But if by any unhoped-for chance Margaret and Maud were left behind at Machecoul, it would at least be a more feasible enterprise to attack the fortress during the absence of its master and his men.
Alone among the three Scots Malise faced their predicament with some philosophy. Sholto ate his heart out with uncertainty as to the fate of his sweetheart. The Lord James chafed at the compulsory confinement and at the consistent ill success which had pursued them. But Malise, unwearied of limb and ironic of mood as ever, fished upon the tidal flats for brown-spotted flounders and at the rocky points for white fish, often remaining at his task till far into the night. He constructed snares with a mechanical ingenuity in advance of his age. And what was worth more to the company than any material help, he kept up the spirits of Sholto and of Lord James Douglas both by his brave heart and merry speech, and still more by constantly finding them something to do.
At the hour of even, one day after they had been a fortnight in the country of Retz, the three Scots were sitting moodily on a little hillock which concealed the entrance to their cave. The forest lay behind them, an impenetrable wall of dense undergrowth crowned along the distant horizon by the solemn domes of green stone pines. It circumvented them on all sides, save only in front, where, through several beaker-shaped breaks in the high sand dunes they could catch a glimpse of the sea. The Atlantic appeared to fill these clefts half full, like Venice goblets out of which the purple wine has been partially drained. To right and left the pines grew scantier, so that the rays of the sunset shone red as molten metal upon their stems and made a network of alternate gold and black behind them.
The three sat thus a long time without speech, only looking up from their tasks to let their eyes rest wistfully for a moment upon the deep and changeful amethyst of the sea, and then with a light sigh going back to the cleaning of their armoury or the shaping of a long bow.

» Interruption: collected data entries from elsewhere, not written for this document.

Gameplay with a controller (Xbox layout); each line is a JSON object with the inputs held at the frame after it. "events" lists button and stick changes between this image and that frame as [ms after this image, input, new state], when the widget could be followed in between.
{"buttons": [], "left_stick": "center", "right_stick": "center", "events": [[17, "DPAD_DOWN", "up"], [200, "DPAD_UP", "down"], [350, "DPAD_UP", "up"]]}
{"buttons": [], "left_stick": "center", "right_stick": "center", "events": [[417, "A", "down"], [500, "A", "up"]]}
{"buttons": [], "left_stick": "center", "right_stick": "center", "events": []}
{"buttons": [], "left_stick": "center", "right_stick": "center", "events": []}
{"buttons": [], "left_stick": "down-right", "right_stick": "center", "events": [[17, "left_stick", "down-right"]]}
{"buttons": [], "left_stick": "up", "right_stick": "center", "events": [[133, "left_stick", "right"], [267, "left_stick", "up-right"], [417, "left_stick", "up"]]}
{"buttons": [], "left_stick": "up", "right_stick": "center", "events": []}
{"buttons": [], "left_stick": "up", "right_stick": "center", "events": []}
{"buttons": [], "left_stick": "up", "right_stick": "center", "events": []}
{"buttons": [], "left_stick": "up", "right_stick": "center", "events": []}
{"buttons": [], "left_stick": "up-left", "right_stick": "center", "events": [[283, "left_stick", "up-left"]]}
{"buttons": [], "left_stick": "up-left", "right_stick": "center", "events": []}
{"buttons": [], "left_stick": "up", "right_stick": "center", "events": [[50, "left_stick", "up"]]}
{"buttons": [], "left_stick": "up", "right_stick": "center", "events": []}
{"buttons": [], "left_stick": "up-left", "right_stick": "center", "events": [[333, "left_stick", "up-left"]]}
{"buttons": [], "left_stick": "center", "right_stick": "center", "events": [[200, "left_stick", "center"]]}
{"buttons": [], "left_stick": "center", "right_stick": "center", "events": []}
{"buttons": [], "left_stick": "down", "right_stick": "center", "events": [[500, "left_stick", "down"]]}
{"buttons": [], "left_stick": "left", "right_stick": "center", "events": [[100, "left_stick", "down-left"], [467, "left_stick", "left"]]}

It chanced that for several minutes no sound was heard except those connected with their labour, the low whistle with which the Lord James accompanied his polishing, the wisp-wisp of Malise’s arms as he sewed the double thread back and forth through a rent in his leathern jack, and the rasp of Sholto’s file as he carved out the finials of the bow, the notched grooves wherein the string was to lie so easily and yet so firmly.
Thus they continued to work, absorbed, each of them in the sadness of his own thought, till suddenly a shadow seemed to strike between them and the red light of the western sky. They looked up, and before them, as it were ascending out of the very glow of sunset, they saw a woman on a white palfrey approaching them by the way of the sea.
So suddenly did she appear that the Lord James uttered a low cry of wonder, while Malise the practical reached for his sword. But Sholto had seen this vision twice already, and knew their visitor for the Lady Sybilla.